No one doubts the power of genetics. Nevertheless, the use of genetic techniques in structural research — specifically, for predicting the exact three-dimensional structures of proteins — is not so widespread. Now, Minor, Masseling, Jan and Jan (Cell 96: 879- 891) have verified that genetic approaches can indeed contribute handsomely to structural knowledge, notably in the often intractable setting of the membrane. They predict the transmembrane structure of an inwardly rectifying potassium channel (Kir), a member of a superfamily of eukaryotic channels that are responsible for regulating many cellular functions (for example, cell excitability, vascular tone, heart rate, renal salt flow, and insulin release) by modulating membrane potential. The results of Minor and colleagues indicate that the Kir channel structure is distinct from that of the only known X-ray crystal structure of a potassium channel (KcsA) — despite contrary expectations, which arise from the fact that these channels, at first glance, have the same transmembrane topology.

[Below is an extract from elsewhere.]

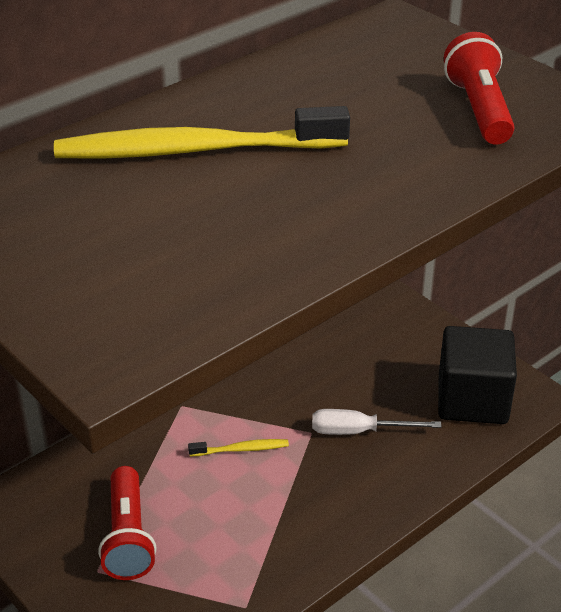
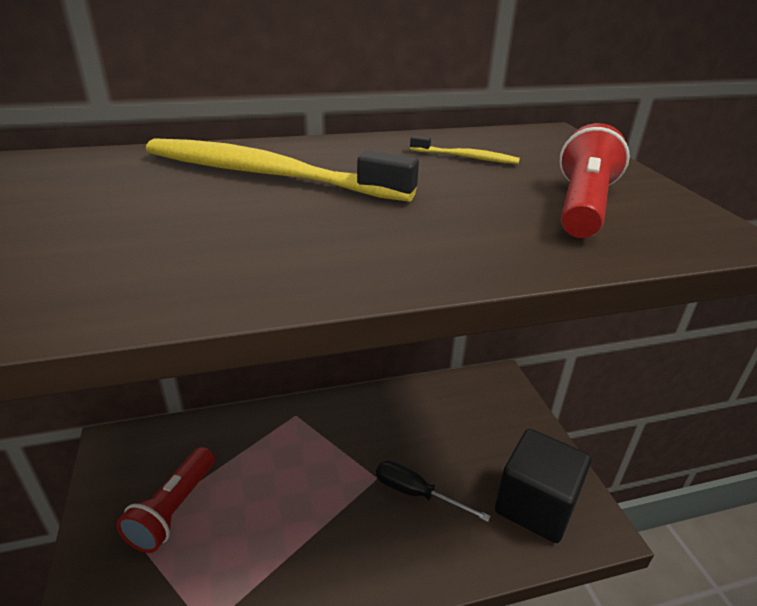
camera: 25 degrees right, 5 degrees down
(241, 449) = (312, 469): yellow toothbrush -> yellow toothbrush (466, 157)
(359, 431) = (416, 493): white screwdriver -> black screwdriver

Kir channels are made up of four subunits, each with two transmembrane domains, M1 and M2. To address how these domains are arranged in the active channel, Minor and colleagues constructed libraries of Kir proteins with randomly mutagenized M1 or M2 domains. From these libraries, they selected functional Kir channels that could rescue a potassium transport-deficient strain of yeast (left image). Significantly, positive clones from these selection experiments displayed wild type electrophysiological properties, indicating that the wild-type channel structure was present. The results of these experiments show that, like other transmembrane domains, M1 and M2 are extremely tolerant to sequence changes, but only at specific positions, and preferences are observed with respect to side chain shape and chemistry.

The patterns of allowed amino acid substitutions suggest that both M1 and M2 are helices and hint at the protein–protein, protein–lipid, and protein–water interaction surfaces. The specific arrangement of transmembrane helices in the Kir channel was determined by second-site suppressor experiments. In these studies, mutations that result in nonfunctional Kir channels were made at conserved positions in one transmembrane domain, and suppressor mutations that restored channel activity were identified from libraries containing randomized mutations in the other domain. Together, the results suggest that each M1 helix interacts with two M2 helices, thus yielding a helical bundle model for the Kir transmembrane channel structure, with M1 and M2 forming the outer and inner helices, respectively (right image). This arrangement appears to be shared by all Kir family members, based on sequence comparisons. Such a clear result indicates that genetic approaches should be added to every structural biologist's list of tools.